交通事故で被害に遭ったとき、そのまま損害賠償請求をせずに放っておくと、 時効で請求権が消滅してしまうことをご存じですか。

損害賠償請求権にも時効があります。交通事故の場合には、時効が2種類ありますので、 そのそれぞれについて説明します。


1 自賠責保険に対する被害者請求の時効

交通事故の被害者は、自賠責保険に対し、自分で直接損害賠償額の請求ができます。

しかし、 この被害者請求権の時効は、次のようになります。

ア 平成22年3月31日以前に発生した事故
•傷害による損害=事故日から2年

•死亡による損害=事故日から2年

•後遺障害がある場合の損害=症状固定日から2年


イ 平成22年4月1日以降に発生した事故
•傷害による損害=事故日から3年
•死亡による損害=事故日から3年
•後遺障害がある場合の損害=症状固定日から3年


ただし、自賠責保険会社から、時効経過前に「時効中断承認書」という書類をもらっておけば、それで時効が中断しますので忘れずもらっておきましょう。

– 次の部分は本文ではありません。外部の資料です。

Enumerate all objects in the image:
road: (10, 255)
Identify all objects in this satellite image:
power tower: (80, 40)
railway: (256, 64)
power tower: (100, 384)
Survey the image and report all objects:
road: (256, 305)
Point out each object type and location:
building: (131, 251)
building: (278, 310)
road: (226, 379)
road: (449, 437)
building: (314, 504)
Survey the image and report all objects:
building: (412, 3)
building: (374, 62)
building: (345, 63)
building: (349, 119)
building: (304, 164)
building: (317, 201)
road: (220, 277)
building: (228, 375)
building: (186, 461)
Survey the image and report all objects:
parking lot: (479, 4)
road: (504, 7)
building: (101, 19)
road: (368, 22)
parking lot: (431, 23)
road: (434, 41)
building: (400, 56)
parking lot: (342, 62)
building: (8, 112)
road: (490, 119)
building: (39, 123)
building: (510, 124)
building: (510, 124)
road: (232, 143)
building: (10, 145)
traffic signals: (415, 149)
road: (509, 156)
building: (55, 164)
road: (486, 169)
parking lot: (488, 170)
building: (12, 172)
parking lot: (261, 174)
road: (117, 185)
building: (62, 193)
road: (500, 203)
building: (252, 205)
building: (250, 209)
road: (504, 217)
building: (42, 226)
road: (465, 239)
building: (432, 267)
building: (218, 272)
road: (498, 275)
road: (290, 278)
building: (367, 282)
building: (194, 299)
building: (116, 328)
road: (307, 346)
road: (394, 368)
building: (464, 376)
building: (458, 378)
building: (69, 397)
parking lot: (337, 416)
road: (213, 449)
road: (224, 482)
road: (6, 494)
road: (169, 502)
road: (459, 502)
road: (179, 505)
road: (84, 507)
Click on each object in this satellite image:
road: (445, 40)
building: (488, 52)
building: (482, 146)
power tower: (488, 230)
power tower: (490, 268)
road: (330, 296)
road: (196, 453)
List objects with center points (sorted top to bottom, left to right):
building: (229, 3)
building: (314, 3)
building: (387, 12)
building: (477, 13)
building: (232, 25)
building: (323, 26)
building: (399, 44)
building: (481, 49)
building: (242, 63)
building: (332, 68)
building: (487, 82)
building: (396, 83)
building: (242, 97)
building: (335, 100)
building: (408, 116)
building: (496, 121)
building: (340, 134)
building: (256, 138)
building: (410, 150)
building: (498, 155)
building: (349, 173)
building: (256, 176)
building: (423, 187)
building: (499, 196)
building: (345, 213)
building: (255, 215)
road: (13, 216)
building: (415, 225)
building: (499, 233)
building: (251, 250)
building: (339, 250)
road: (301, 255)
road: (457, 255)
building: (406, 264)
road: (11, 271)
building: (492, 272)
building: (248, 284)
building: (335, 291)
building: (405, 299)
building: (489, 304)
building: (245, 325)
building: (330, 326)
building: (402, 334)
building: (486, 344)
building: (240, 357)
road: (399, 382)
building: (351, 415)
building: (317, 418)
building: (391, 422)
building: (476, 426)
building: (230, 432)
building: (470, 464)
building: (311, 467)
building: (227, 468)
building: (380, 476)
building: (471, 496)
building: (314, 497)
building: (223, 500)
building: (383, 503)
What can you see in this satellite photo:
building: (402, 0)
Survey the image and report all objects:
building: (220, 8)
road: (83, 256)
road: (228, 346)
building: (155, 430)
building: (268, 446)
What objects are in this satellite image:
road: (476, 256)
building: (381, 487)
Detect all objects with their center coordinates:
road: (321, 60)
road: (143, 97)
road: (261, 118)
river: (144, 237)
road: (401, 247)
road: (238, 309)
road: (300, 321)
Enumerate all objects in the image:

被害者請求権が時効にかかった場合には、加害者らに請求するしかありません。 そこで、次に加害者らに対する損害賠償請求権の時効について説明します。


2 損害賠償請求権の時効

加害者や自賠責保険の保有者、使用者らに対する損害賠償請求権は、「損害及び加害者を知りたる時」から3年です。

あるいは、知らなかったとしても、 事故のときから20年経過すれば時効により消滅します。


しかし、後遺障害がある場合には、症状固定により、 はじめて後遺障害を含む損害について知ったことになるので、症状固定日から3年となります。

したがって、 この3年という時効は厳密に管理し、決して徒過させてはいけません。

なお、 この3年の時効を中断させるには、原則として訴訟提起を行います。内容証明郵便によって6ヶ月延長させることはできますが、 この場合には、6ヶ月以内に訴訟提起をする必要があります。